Challenges to using the SEF

However, despite the potential of the SEF as an evaluation tool, a number of challenges to its application were also identified:

-Data collection and recording strategies varied between interventions. In addition, the quality of the information provided was not consistent. For example, one programme provided a thorough list of primary and secondary aims, with references, whereas others provided generic aims, e.g. “to reduce the risk of obesity...”

-The majority of the interventions had not previously used the SEF as an audit tool. As a result, the information provided did not fall neatly into the categories specified thus making the evaluation process difficult. Furthermore, it was clear that not all programme leads had in-depth knowledge and/or awareness of the SEF criteria. This presented significant challenges in extracting relevant information. In addition, whilst the use of essential and desirable categories provides a basic division, the relative importance of the criteria within the desirable category is unclear.

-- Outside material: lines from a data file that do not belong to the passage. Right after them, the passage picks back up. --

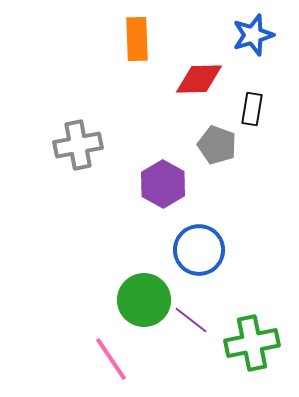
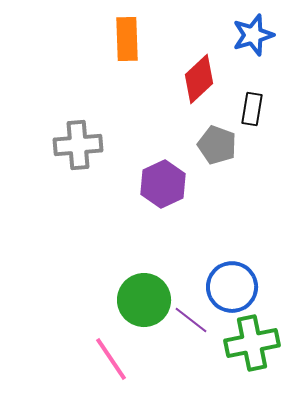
orange rectangle: moved 10 px left
red diamond: rotated 42 degrees counterclockwise
gray cross: rotated 6 degrees clockwise
purple hexagon: rotated 6 degrees clockwise
blue circle: moved 33 px right, 37 px down
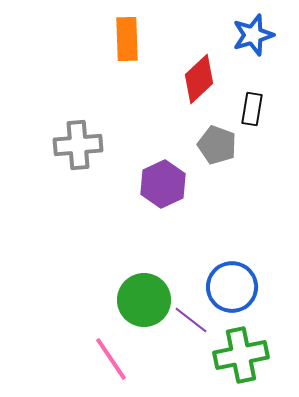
green cross: moved 11 px left, 12 px down
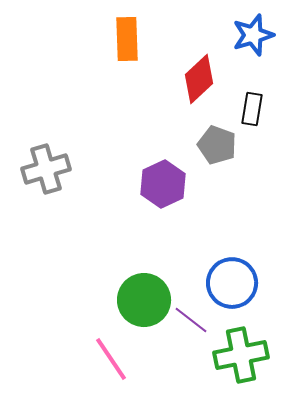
gray cross: moved 32 px left, 24 px down; rotated 12 degrees counterclockwise
blue circle: moved 4 px up
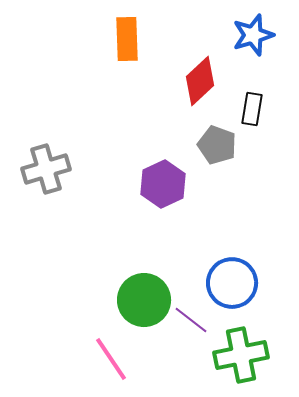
red diamond: moved 1 px right, 2 px down
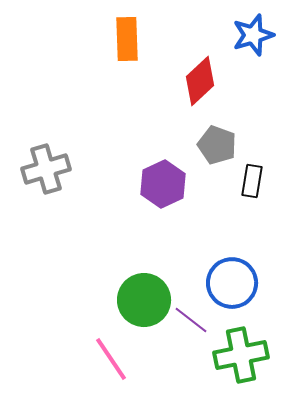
black rectangle: moved 72 px down
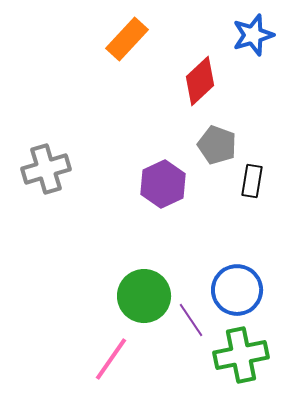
orange rectangle: rotated 45 degrees clockwise
blue circle: moved 5 px right, 7 px down
green circle: moved 4 px up
purple line: rotated 18 degrees clockwise
pink line: rotated 69 degrees clockwise
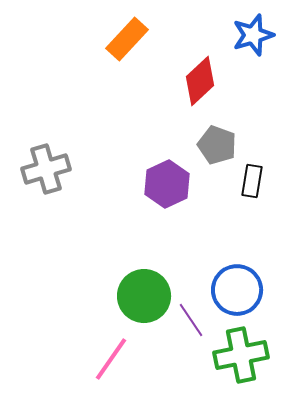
purple hexagon: moved 4 px right
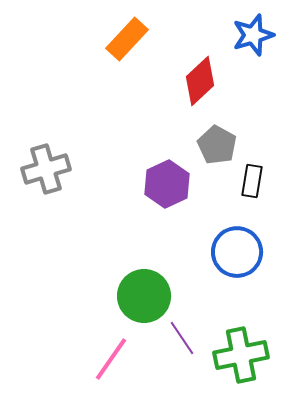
gray pentagon: rotated 9 degrees clockwise
blue circle: moved 38 px up
purple line: moved 9 px left, 18 px down
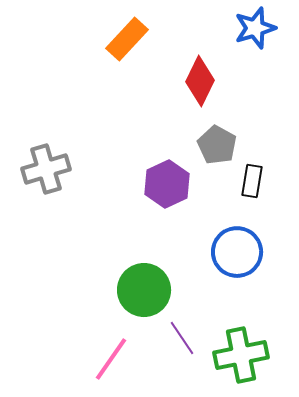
blue star: moved 2 px right, 7 px up
red diamond: rotated 21 degrees counterclockwise
green circle: moved 6 px up
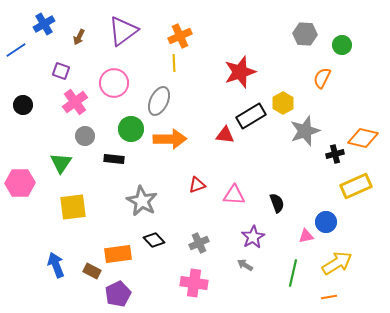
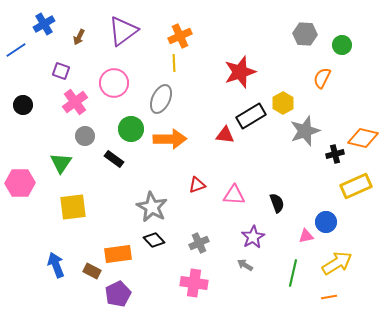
gray ellipse at (159, 101): moved 2 px right, 2 px up
black rectangle at (114, 159): rotated 30 degrees clockwise
gray star at (142, 201): moved 10 px right, 6 px down
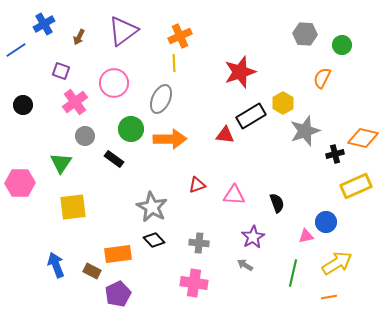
gray cross at (199, 243): rotated 30 degrees clockwise
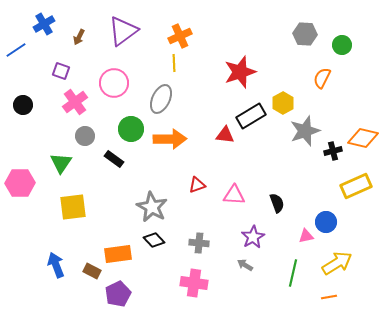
black cross at (335, 154): moved 2 px left, 3 px up
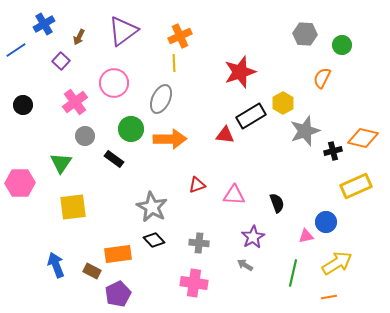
purple square at (61, 71): moved 10 px up; rotated 24 degrees clockwise
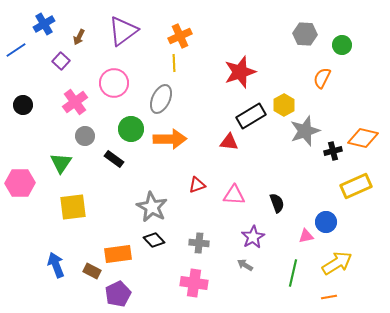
yellow hexagon at (283, 103): moved 1 px right, 2 px down
red triangle at (225, 135): moved 4 px right, 7 px down
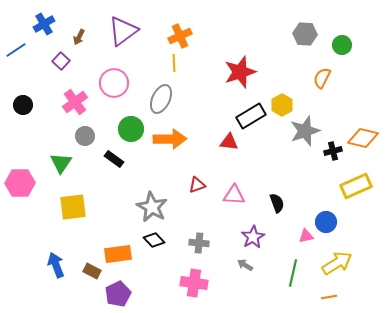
yellow hexagon at (284, 105): moved 2 px left
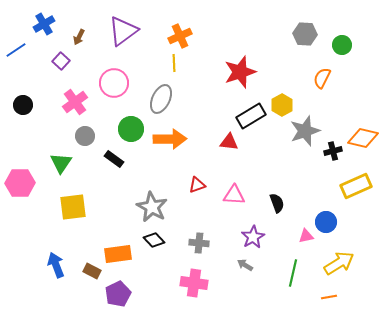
yellow arrow at (337, 263): moved 2 px right
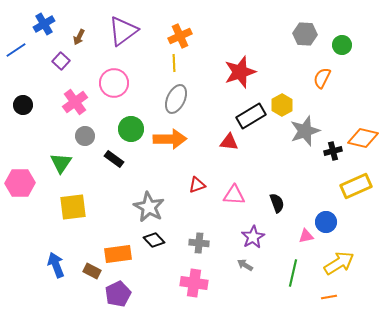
gray ellipse at (161, 99): moved 15 px right
gray star at (152, 207): moved 3 px left
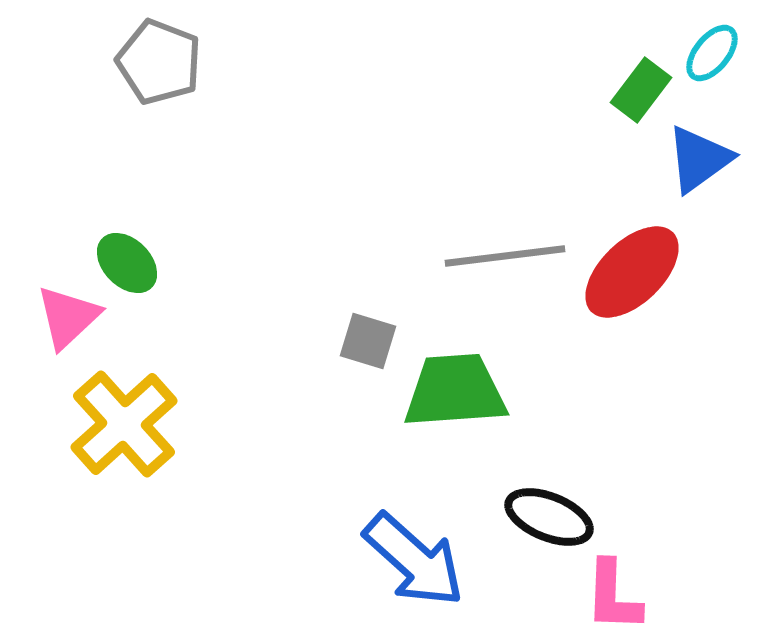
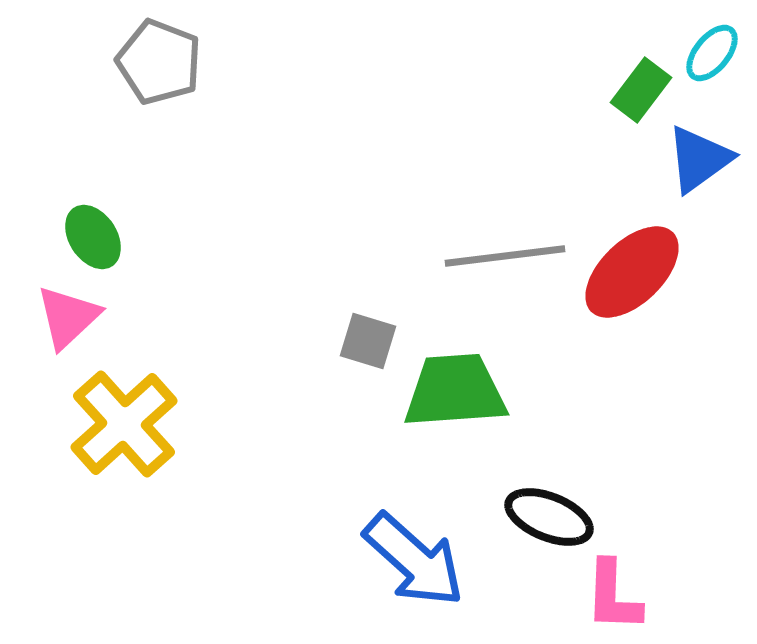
green ellipse: moved 34 px left, 26 px up; rotated 12 degrees clockwise
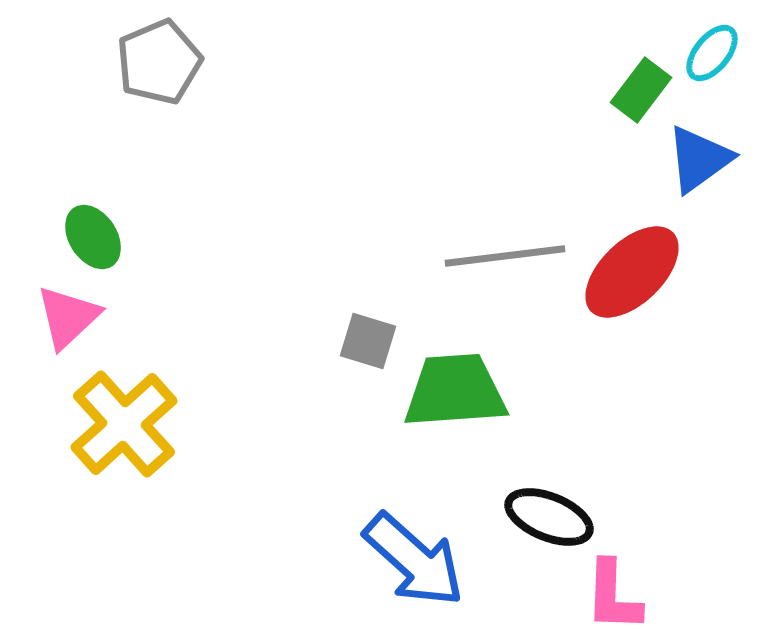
gray pentagon: rotated 28 degrees clockwise
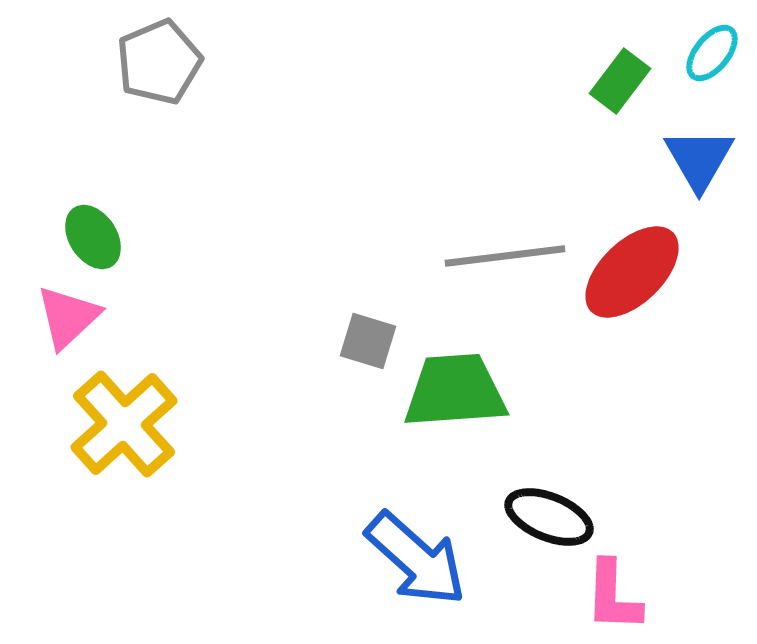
green rectangle: moved 21 px left, 9 px up
blue triangle: rotated 24 degrees counterclockwise
blue arrow: moved 2 px right, 1 px up
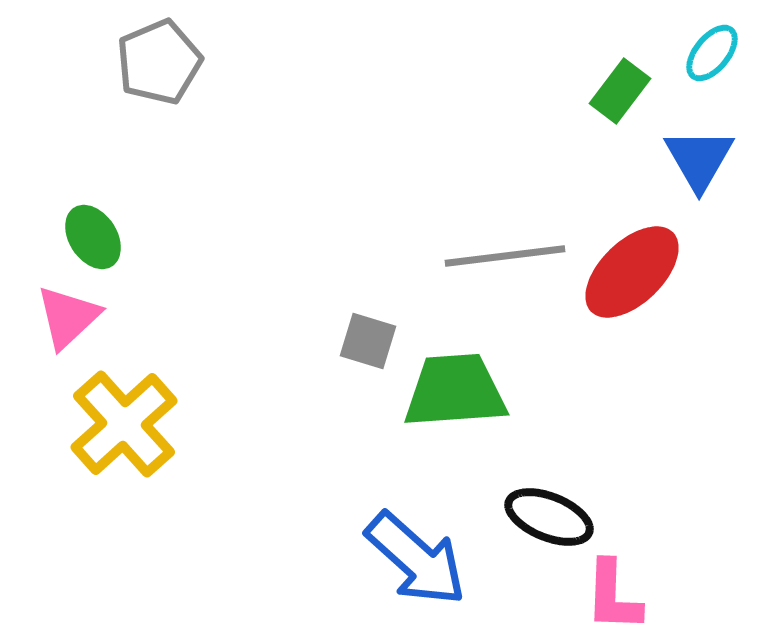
green rectangle: moved 10 px down
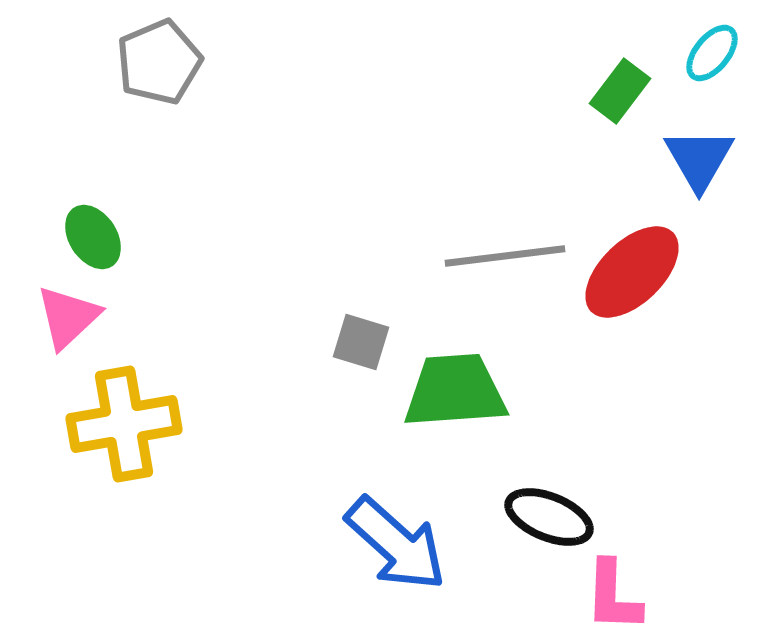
gray square: moved 7 px left, 1 px down
yellow cross: rotated 32 degrees clockwise
blue arrow: moved 20 px left, 15 px up
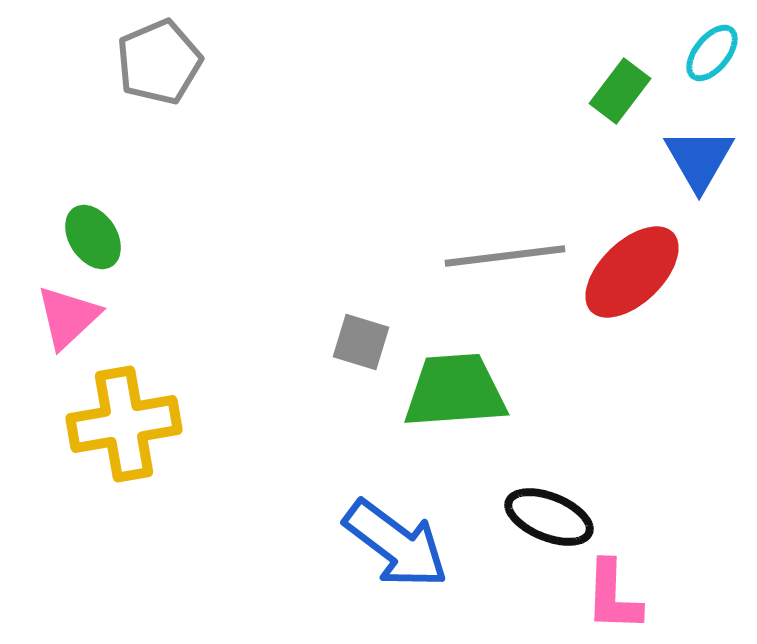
blue arrow: rotated 5 degrees counterclockwise
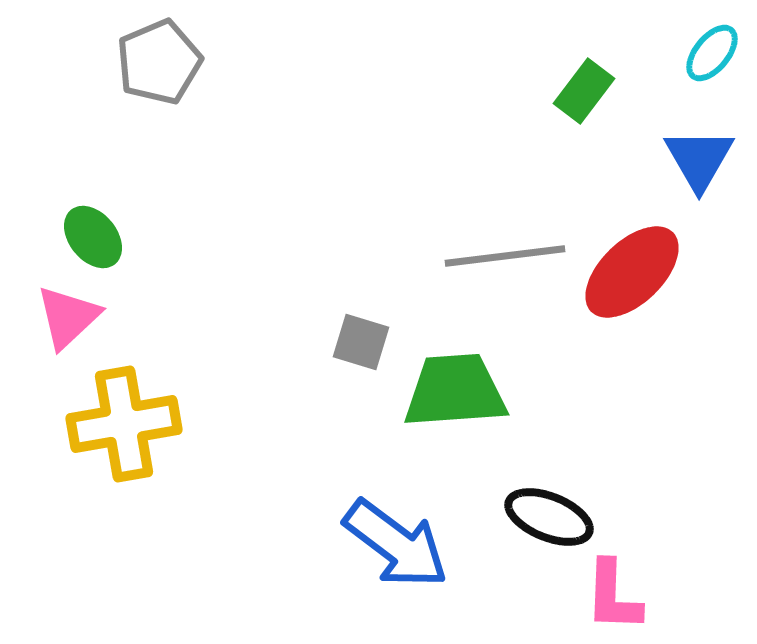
green rectangle: moved 36 px left
green ellipse: rotated 6 degrees counterclockwise
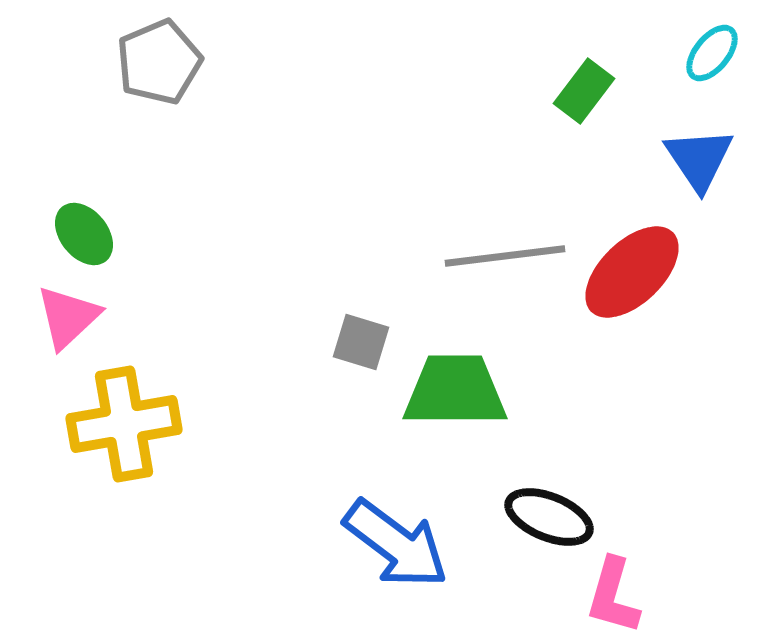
blue triangle: rotated 4 degrees counterclockwise
green ellipse: moved 9 px left, 3 px up
green trapezoid: rotated 4 degrees clockwise
pink L-shape: rotated 14 degrees clockwise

-Only height and weight, measures of dietary intake and measures of physical activity levels are classified by the SEF as essential criteria. If the aim is to provide a holistic evaluation of child weight management interventions then it may be suggested that additional facilitators and barriers to lifestyle change such as self esteem, should be classified as essential as opposed to desirable criteria. Similarly, if the evidence supporting the long-term efficacy of paediatric obesity interventions is to be improved, follow up data on key measures over a greater period than one year should be classified as an essential criterion.

How could these challenges be overcome?

In order to overcome the challenges identified, it is recommended that:

-Weight management programmes for children and families should follow SEF recommendations regarding what outcome measures to collect. For example, given the difficulty of gauging the impact of weight change on a child’s weight status, SEF recommend the use of BMI, rather than weight as a measure of physical change. The use of additional measures of adiposity such as waist circumference is also recommended by SEF. Furthermore, there needs to be some standardisation with regards to how this information is recorded.

-Behaviour change related to food intake and exercise should also be measured in a systematic and standardised way and this information should be fed back to clients as part of the change process.

-The SEF is marketed and promoted to relevant parties in an effective manner to increase knowledge and awareness.

-Consideration should be given to reclassifying additional facilitators and barriers to lifestyle change, such as self esteem, as essential as opposed to desirable criteria.

In order to establish the long term effectiveness of such programmes, follow up data on key measures over a greater period than one year should also be classified as an essential criterion in weight management programme evaluation.